By Mai Al-Mannai
Qatar recently won the 2022 World Cup bid, one of the most lucrative tourism deals a country can acquire. Among many of the issues it needs to address before hosting the prestigious tournament is its dangerous roads. Poor road conditions often contribute to Qatar’s undesired road culture, which is known for its recurring car accidents.
A maintenance problem
Although radar, barriers and traffic police are scattered across Qatar, such safety measures are not as apparent on highways, particularly those on the outskirts of Doha. Highways are often where the injuries and fatal accidents occur, says Sean Kockott, a road safety specialist at Qatar Petroleum.
Some local highways contain potholes, cracks and other uneven surfaces, which can cause accidents if cars are driving at high speeds, says Kockott. Maintenance, stresses Kockott, is key. Kockott does not see any pattern of consistent road maintenance in Qatar. For example, in 2005, the road near Villaggio mall was “beautiful,” says Kockott. Approximately five years later, the road “went to pieces because of all the trucks that went on it.” “Any man-made construction must be maintained regularly,” he says.
The roads in the worst conditions in Qatar are in the industrial area, says Epifanio Torres, an employee working on the Midmac Company’s Salwa Road Project. Salwa Road is also dangerous, with around three or four accidents occurring every day, says Torres. Minimizing accidents is possible, but it is a challenge, says Honorato Atilano, a safety officer also working on the Salwa Road Project. Construction companies can take every safety precaution, but they cannot control the actions of non-employees, stresses Torres. (Click here to view a map of accident zones in Qatar.)
While damaged roads can cause car accidents, they do not exclusively lead to them. This is especially true on highways, where a myriad of factors can cause injuries and fatalities for commuters. The consensus among road, traffic and safety specialists across Qatar is that speed is the primary cause of car accidents. “People don’t consider the other road users,” says Kockott.
Lack of attention while driving and carelessness cause accidents, says Atilino. Approximately 70 percent of the drivers he sees ignore traffic signs. Atilino sometimes sees people driving in the wrong direction. To make matters worse, drivers play practical jokes on workers by speeding toward them and quickly turning the wheel before they hit them, says Atilino.
Although there is a tendency to blame Qatar’s dangerous road culture on nationals, ‘it’s not about nationality because I see expats driving unsafe, I see nationals driving unsafe. You can’t say it’s just this culture…everybody is guilty.” But Kockott does notice that the majority of accidents happening on Qatar Petroleum roads can be attributed to males between the ages of 18 and 28.

Problems to work on.
a) Rewrite the paragraph of the article on Qatar's roads that begins "Some local highways contain potholes" as a short bulleted list that keeps its main facts.
b) Answer these questions using the article on Qatar's roads:
(i) Where does Sean Kockott work?
(ii) According to Torres, about how many accidents occur on Salwa Road each day?
(iii) Which group does Kockott say accounts for most accidents on Qatar Petroleum roads?

Supplied data.
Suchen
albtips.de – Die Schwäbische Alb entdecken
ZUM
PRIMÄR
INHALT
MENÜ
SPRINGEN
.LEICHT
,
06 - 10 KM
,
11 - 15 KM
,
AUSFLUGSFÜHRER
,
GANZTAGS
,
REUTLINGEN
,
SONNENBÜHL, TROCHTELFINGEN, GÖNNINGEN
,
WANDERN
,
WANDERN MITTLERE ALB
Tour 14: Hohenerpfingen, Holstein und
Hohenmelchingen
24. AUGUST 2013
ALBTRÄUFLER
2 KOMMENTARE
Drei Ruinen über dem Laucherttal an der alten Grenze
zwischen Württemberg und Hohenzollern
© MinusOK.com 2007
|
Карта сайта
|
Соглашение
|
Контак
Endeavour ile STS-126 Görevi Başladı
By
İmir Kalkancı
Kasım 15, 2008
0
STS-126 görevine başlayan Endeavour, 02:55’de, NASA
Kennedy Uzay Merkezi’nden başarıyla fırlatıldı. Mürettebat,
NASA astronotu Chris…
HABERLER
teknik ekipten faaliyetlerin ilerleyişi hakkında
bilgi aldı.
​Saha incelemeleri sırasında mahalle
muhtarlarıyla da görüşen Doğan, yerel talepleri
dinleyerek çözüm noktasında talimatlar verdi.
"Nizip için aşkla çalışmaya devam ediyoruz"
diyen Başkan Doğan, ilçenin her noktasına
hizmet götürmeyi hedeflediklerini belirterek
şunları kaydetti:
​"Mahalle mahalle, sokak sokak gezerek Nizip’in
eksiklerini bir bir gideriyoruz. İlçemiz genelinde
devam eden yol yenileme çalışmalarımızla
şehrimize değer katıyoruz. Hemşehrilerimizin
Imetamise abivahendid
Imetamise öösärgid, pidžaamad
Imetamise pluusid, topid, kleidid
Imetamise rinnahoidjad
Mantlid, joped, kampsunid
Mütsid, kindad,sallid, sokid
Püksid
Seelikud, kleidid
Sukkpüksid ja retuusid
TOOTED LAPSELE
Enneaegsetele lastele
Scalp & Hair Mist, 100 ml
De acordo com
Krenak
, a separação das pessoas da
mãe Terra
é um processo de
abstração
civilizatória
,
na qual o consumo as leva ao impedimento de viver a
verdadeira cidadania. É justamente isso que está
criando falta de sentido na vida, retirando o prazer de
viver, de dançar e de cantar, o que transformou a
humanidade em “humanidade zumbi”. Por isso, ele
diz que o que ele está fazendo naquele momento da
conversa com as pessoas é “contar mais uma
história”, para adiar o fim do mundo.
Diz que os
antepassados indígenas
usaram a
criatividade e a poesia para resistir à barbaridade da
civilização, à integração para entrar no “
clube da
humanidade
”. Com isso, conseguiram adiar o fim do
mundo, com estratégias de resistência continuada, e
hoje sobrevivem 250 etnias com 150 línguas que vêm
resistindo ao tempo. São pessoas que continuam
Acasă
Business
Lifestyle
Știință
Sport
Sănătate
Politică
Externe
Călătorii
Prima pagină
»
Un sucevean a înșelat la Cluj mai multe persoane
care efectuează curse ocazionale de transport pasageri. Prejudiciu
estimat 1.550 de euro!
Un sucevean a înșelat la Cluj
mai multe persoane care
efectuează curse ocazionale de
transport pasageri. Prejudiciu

Answers to this exercise.
a)
- Potholes, cracks and other uneven surfaces on some local highways can cause accidents at high speeds.
- Kockott says maintenance is key but sees no pattern of consistent road maintenance in Qatar.
- Example: the road near Villaggio mall was "beautiful" in 2005 but about five years later "went to pieces" from truck traffic.
- Kockott: "Any man-made construction must be maintained regularly."

b)
(i) At Qatar Petroleum, as a road safety specialist.
(ii) Around three or four.
(iii) Males between the ages of 18 and 28.